Title: 
Multi-period mixed-integer quadratic programming

Abstract: 
In this talk, we consider multi-period convex quadratic optimization problems with indicator variables. This problem class has important applications in machine learning and model predictive control. We study a sub-class with a factorable or block-factorable cost matrix and show that it is solvable in polynomial time. We also give a compact convex hull description in an extended space with linear and conic quadratic inequalities. Our computational experiments with data from neuron activation inference and hybrid-electric vehicle power management indicate promises as well as challenges.  

Joint work with Andres Gomez and Jisun Lee.

Bio: 
Alper Atamturk is the Earl J. Isaac Chair in the Science and Analysis of Decision Making, Professor and Chair of the Department of Industrial Engineering and Operations at the University of California, Berkeley. He received his Ph.D. from the Georgia Institute of Technology in 1998. His research interests are in optimization, integer programming, optimization under uncertainty with applications to machine learning, energy systems, portfolio and network design.   

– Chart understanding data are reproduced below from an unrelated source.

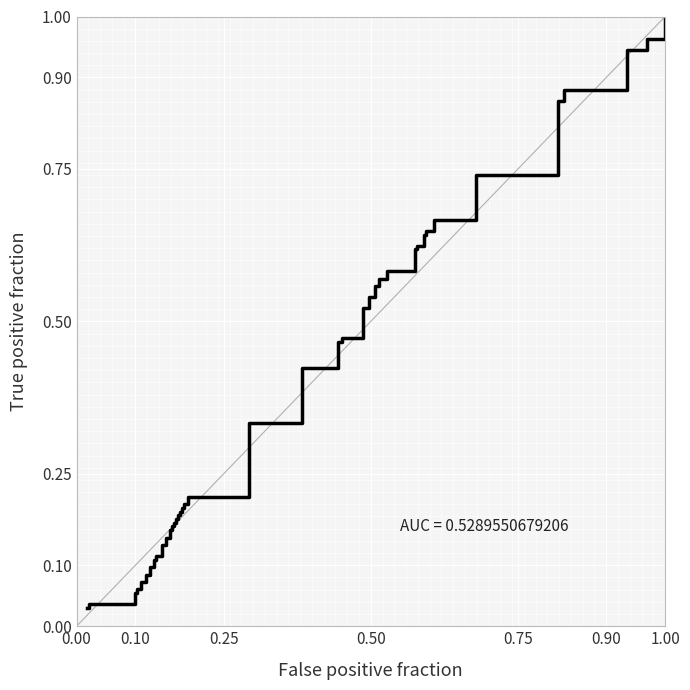

How many distinct data groups are displayed?

1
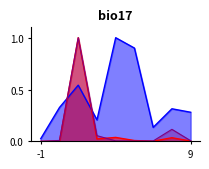

True or false: Averaged Running Time (normalized) has more than 0 points higher than both neighbors.

True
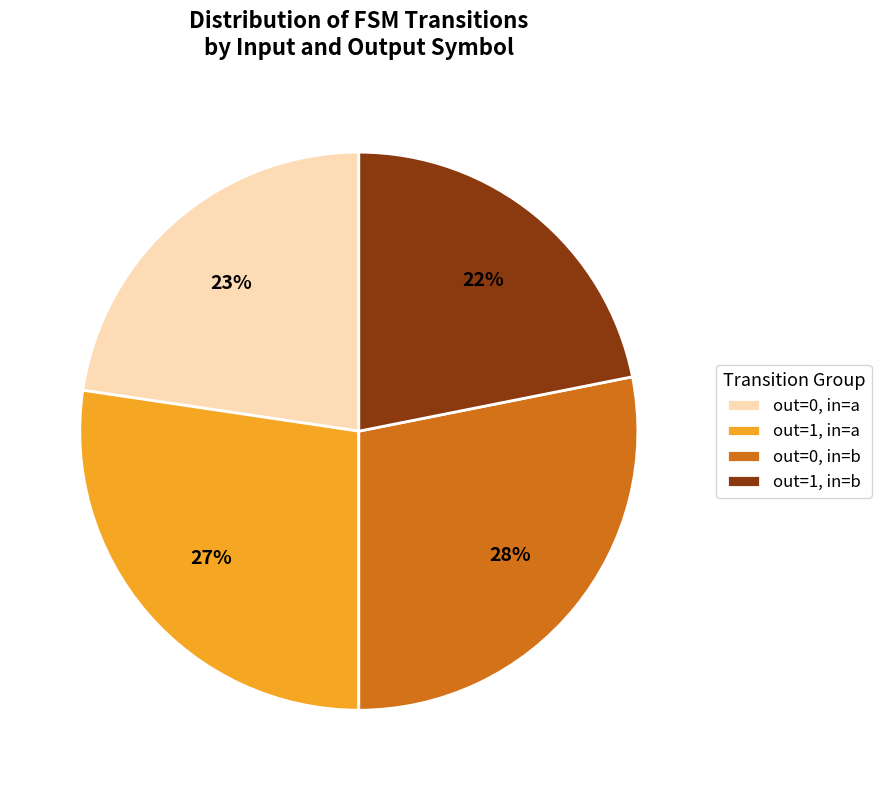

Count the number of slices in the pie.

4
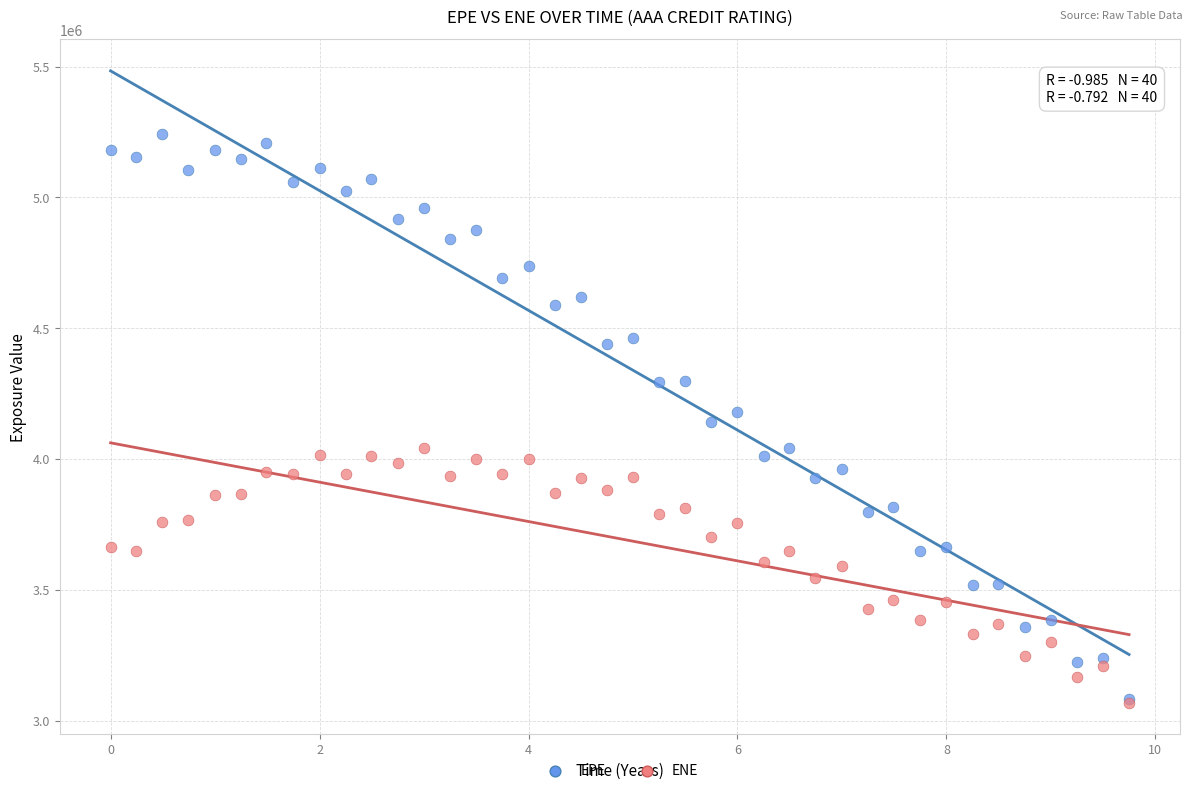

Which series contains the highest Y value?

EPE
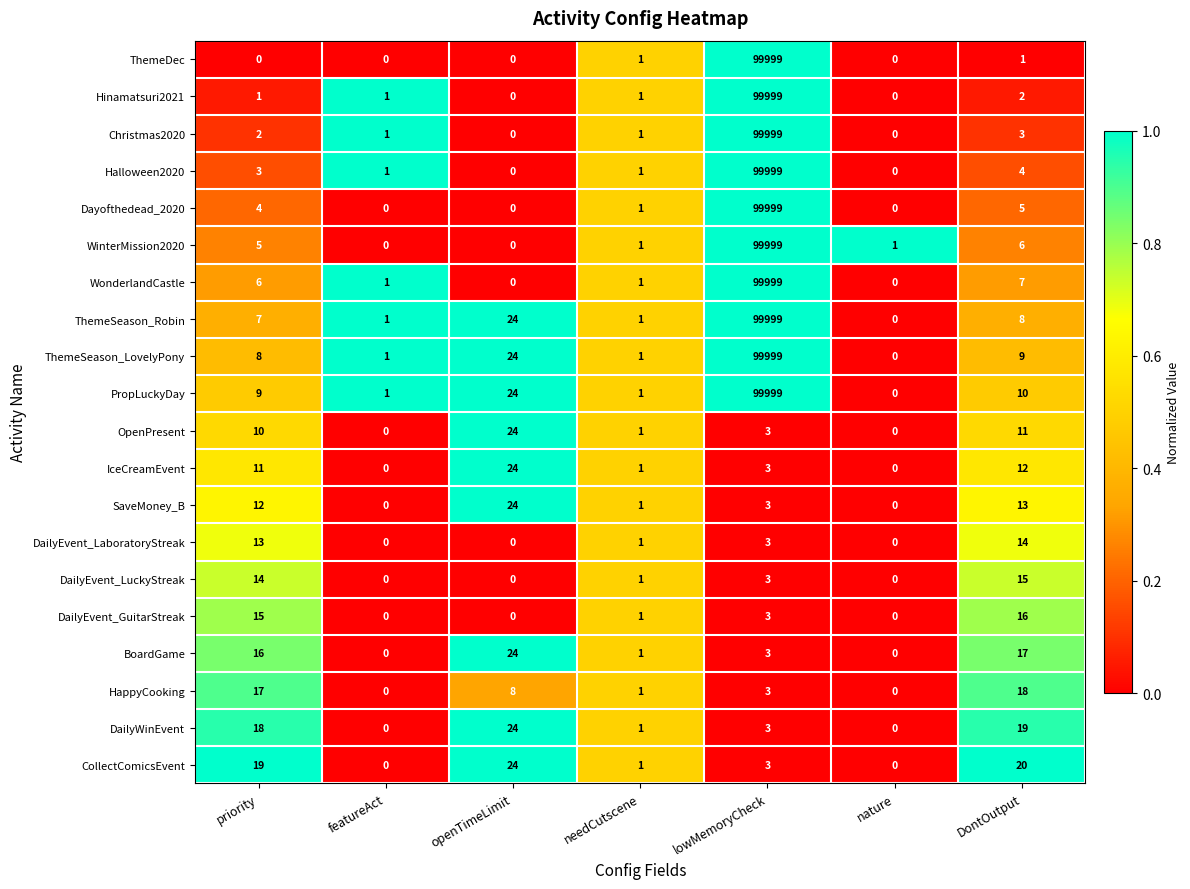

How many data points does each series have?

7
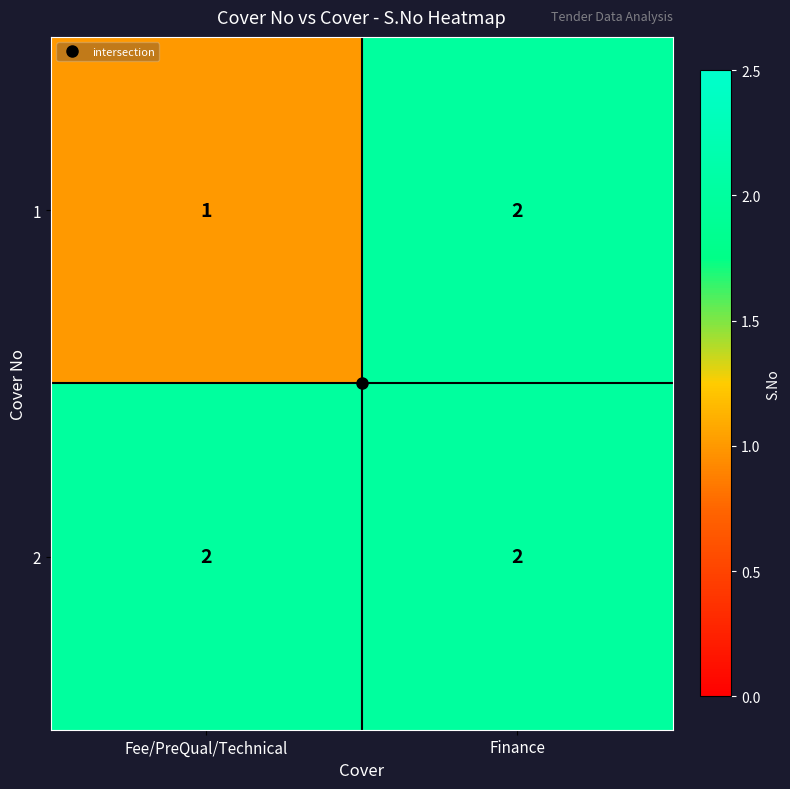

At which category is the sum across all series the highest?

Finance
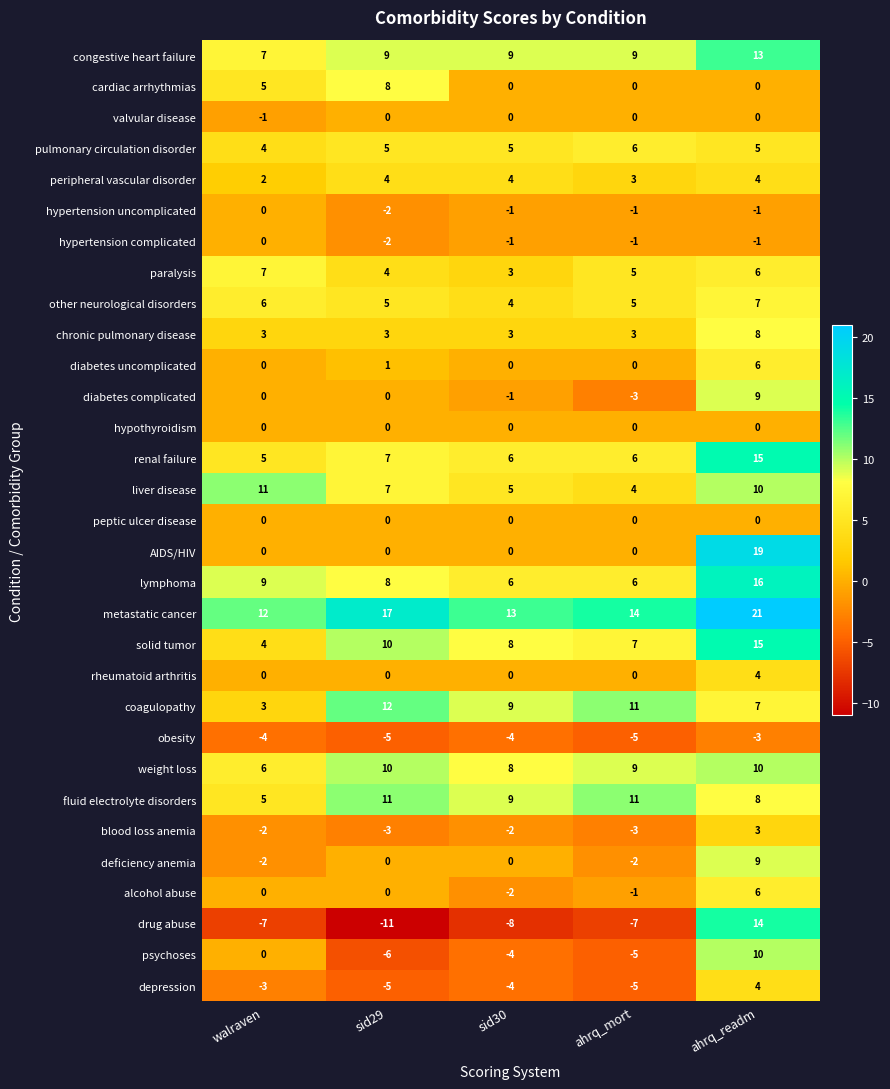

Between walraven and ahrq_readm, which series saw the biggest shift?

drug abuse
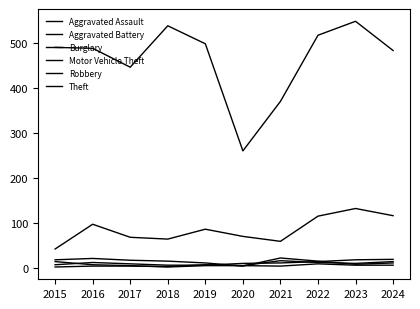

Which category has the highest value across all series?

2023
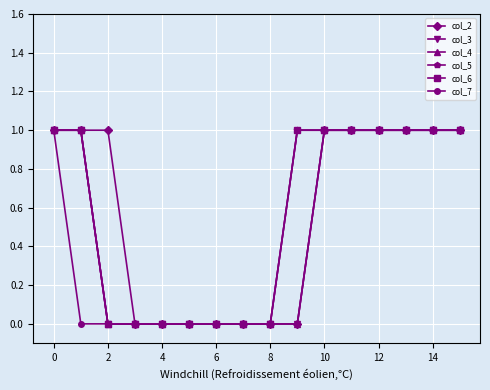

Where is col_6 nearest to the value 0?

2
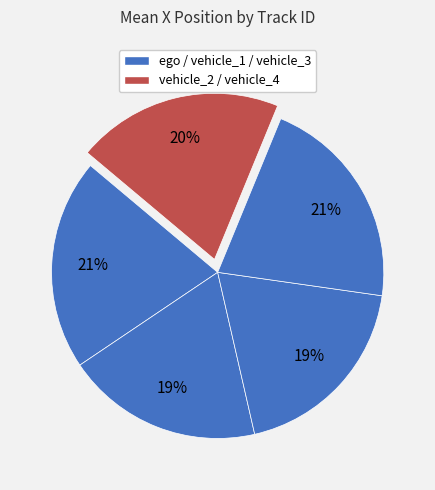

Count the number of slices in the pie.

5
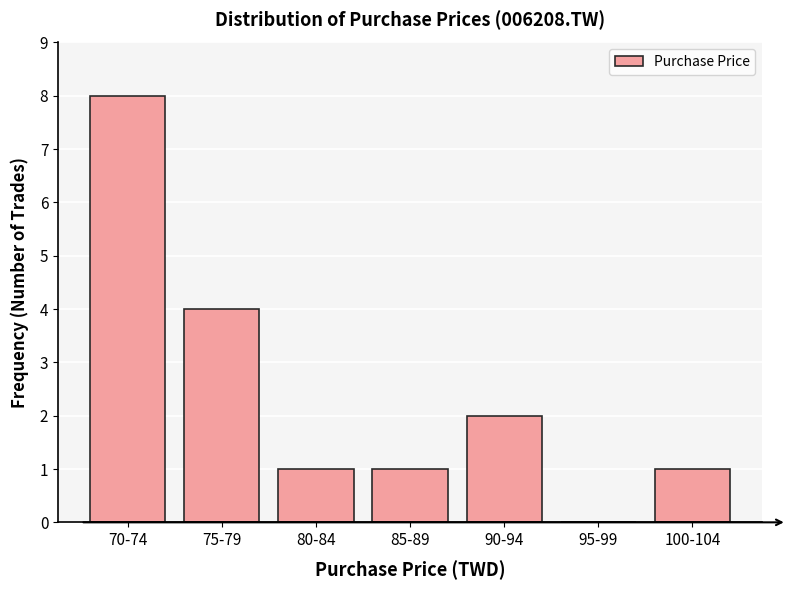

Is it true that the value at 90-94 is 2?

True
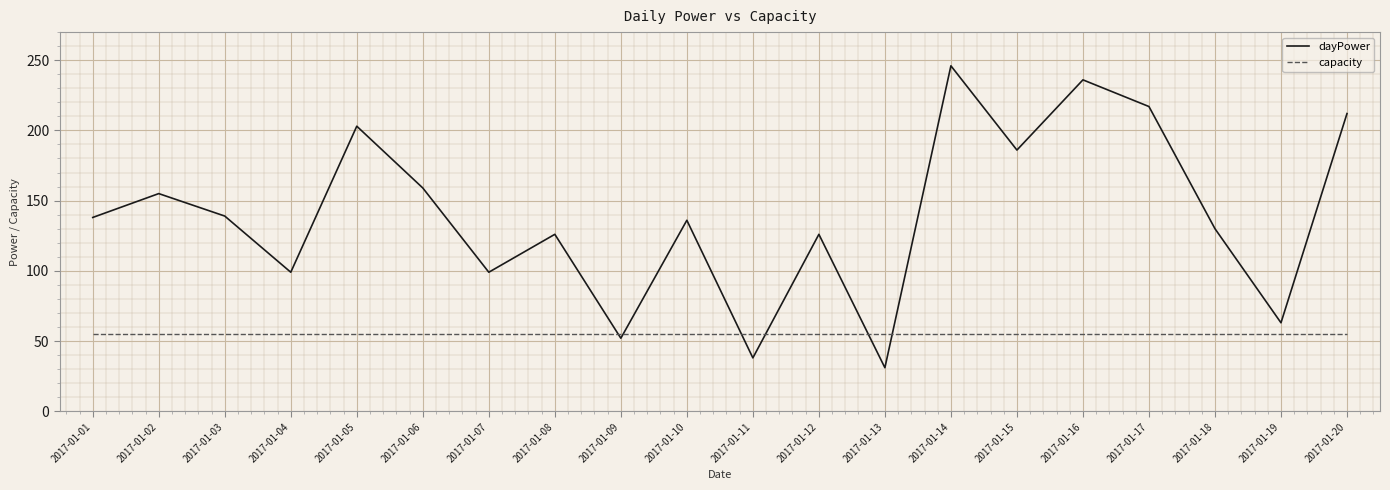

Which series ends up on top after the final intersection of dayPower and capacity?

dayPower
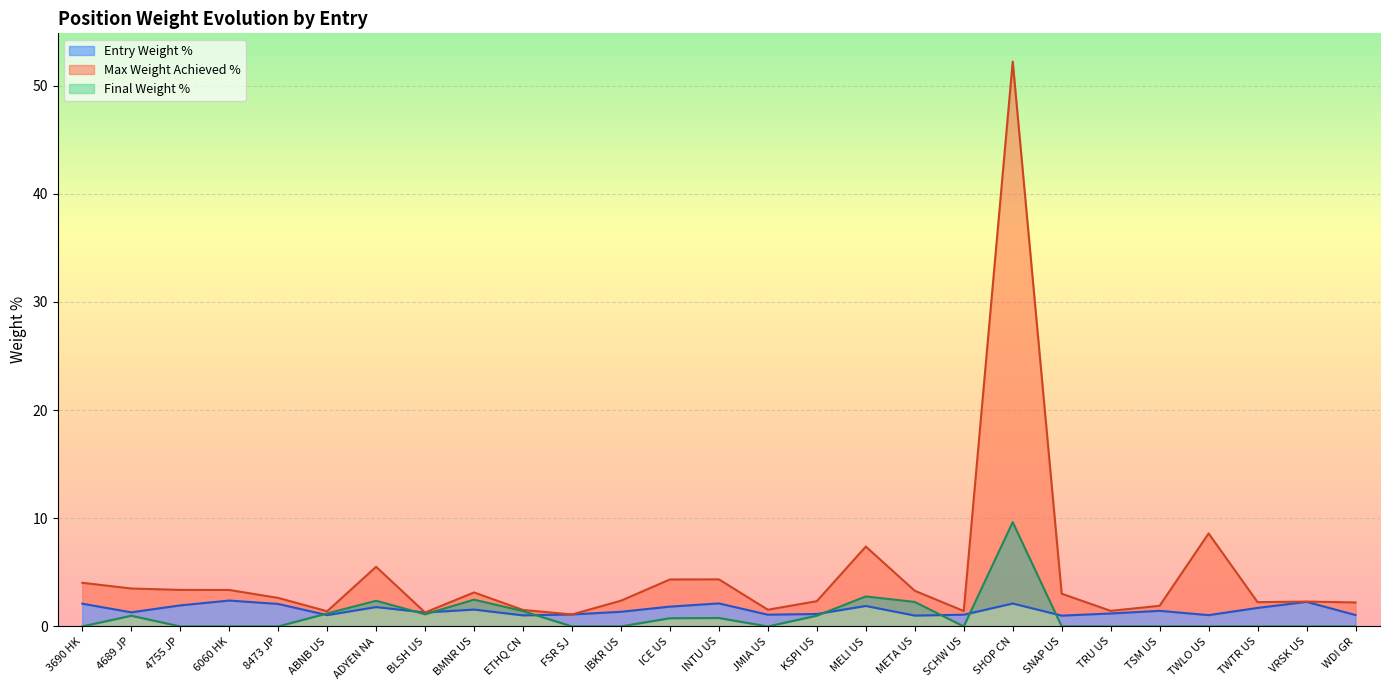

Which series has the widest spread of values?

Max Weight Achieved %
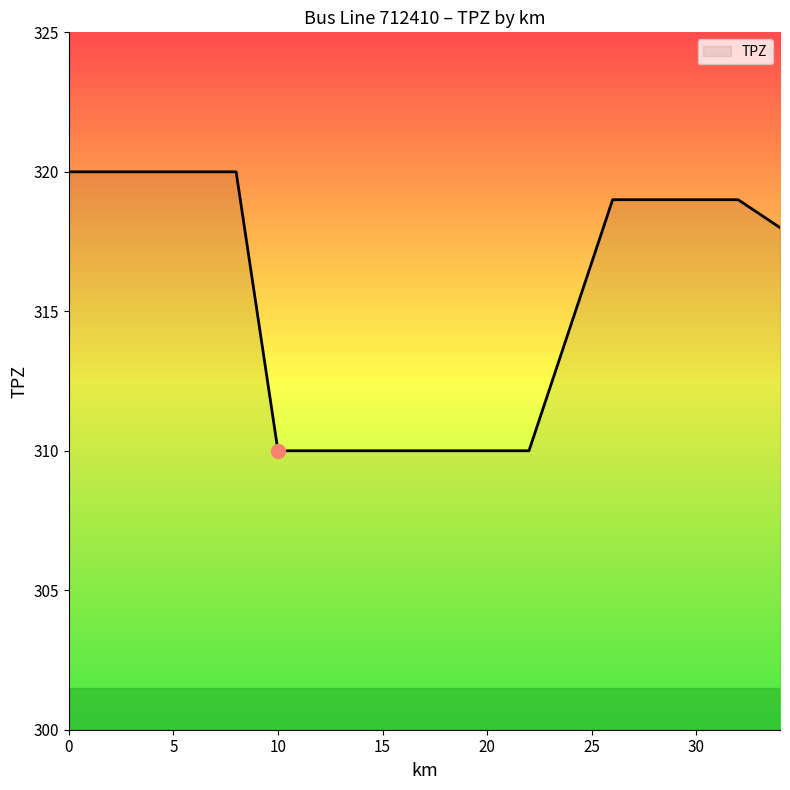

How many lines are shown in the chart?

1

Alper serves as the UC Berkeley site director of the NSF AI Institute for Advances in Optimization. He serves as co-editor for Mathematical Programming, area editor for Mathematical Programming Computation, and associate editor for Operations Research, Discrete Optimization, and Journal of Risk. He is a Fellow of INFORMS and Vannevar Bush Fellow of the US Department of Defense. He received the Farkas Prize from INFORMS Optimization Society in 2023.